** Assignment **
Wherever a picture appears, skip it and retype the rest of the data exactly.

Nine-parameter box outputs
----------

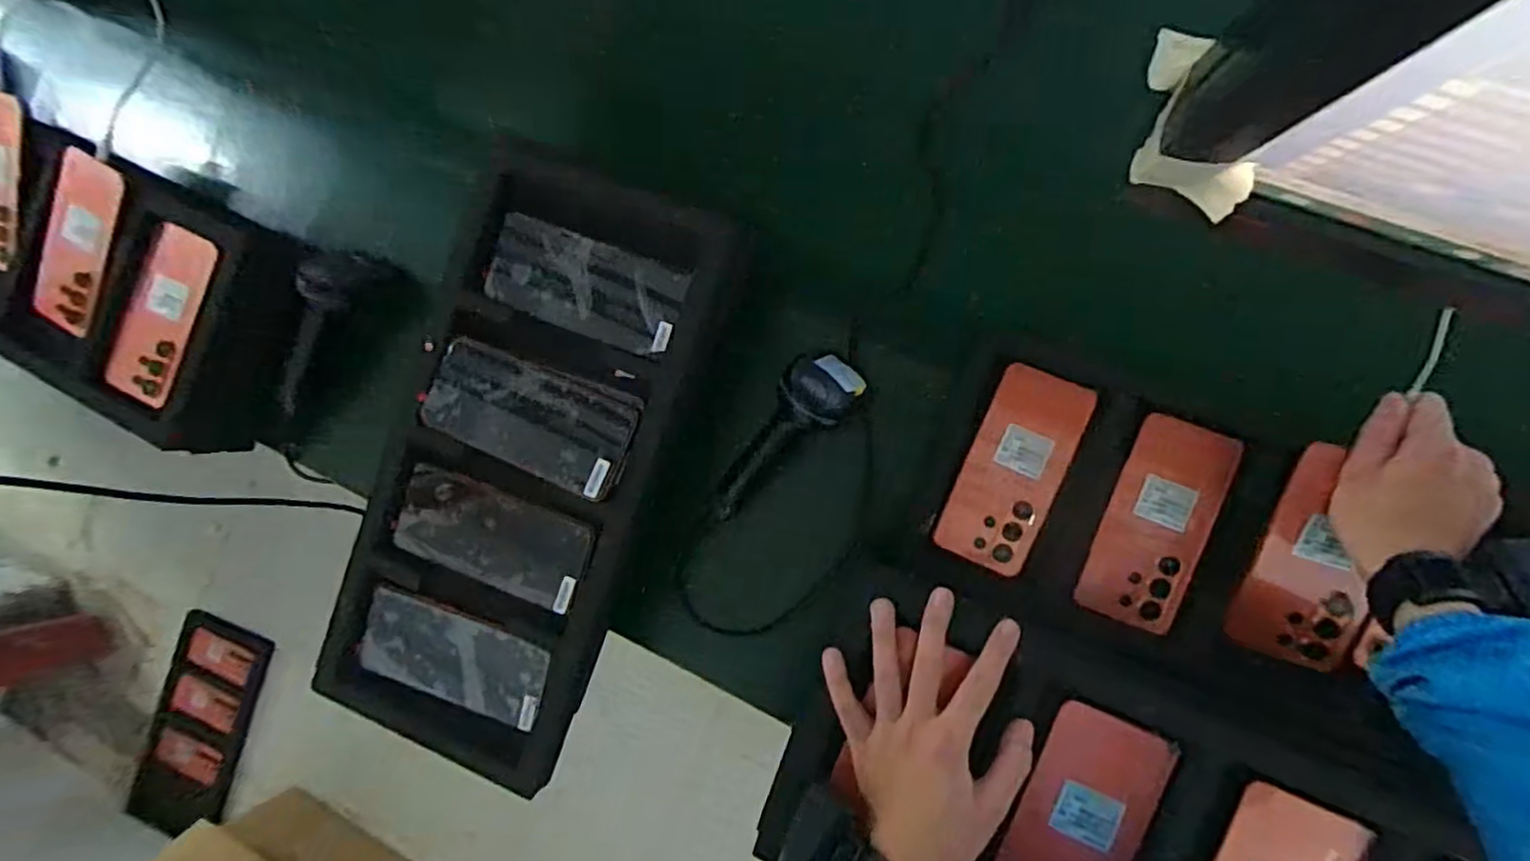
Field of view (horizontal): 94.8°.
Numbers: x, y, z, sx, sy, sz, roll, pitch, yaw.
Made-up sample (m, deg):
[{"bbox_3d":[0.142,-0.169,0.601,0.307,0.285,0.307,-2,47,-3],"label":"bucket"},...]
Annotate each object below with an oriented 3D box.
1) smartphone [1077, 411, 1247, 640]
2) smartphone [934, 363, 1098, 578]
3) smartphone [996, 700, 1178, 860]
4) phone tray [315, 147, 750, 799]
[{"bbox_3d":[0.325,0.077,0.583,0.079,0.008,0.169,20,95,10],"label":"smartphone"},{"bbox_3d":[0.217,0.034,0.614,0.080,0.015,0.172,23,93,15],"label":"smartphone"},{"bbox_3d":[0.207,0.272,0.471,0.078,0.012,0.166,22,92,11],"label":"smartphone"},{"bbox_3d":[-0.205,0.033,0.597,0.277,0.052,0.504,20,92,11],"label":"phone tray"}]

----------

** Exercise output **
Field of view (horizontal): 94.8°.
Numbers: x, y, z, sx, sy, sz, roll, pitch, yaw.
Made-up sample (m, deg):
[{"bbox_3d":[0.142,-0.169,0.601,0.307,0.285,0.307,-2,47,-3],"label":"bucket"},...]
Annotate each object below with an oriented 3D box.
1) smartphone [1077, 411, 1247, 640]
2) smartphone [934, 363, 1098, 578]
3) smartphone [996, 700, 1178, 860]
4) phone tray [315, 147, 750, 799]
[{"bbox_3d":[0.325,0.077,0.583,0.079,0.008,0.169,20,95,10],"label":"smartphone"},{"bbox_3d":[0.217,0.034,0.614,0.080,0.015,0.172,23,93,15],"label":"smartphone"},{"bbox_3d":[0.207,0.272,0.471,0.078,0.012,0.166,22,92,11],"label":"smartphone"},{"bbox_3d":[-0.205,0.033,0.597,0.277,0.052,0.504,20,92,11],"label":"phone tray"}]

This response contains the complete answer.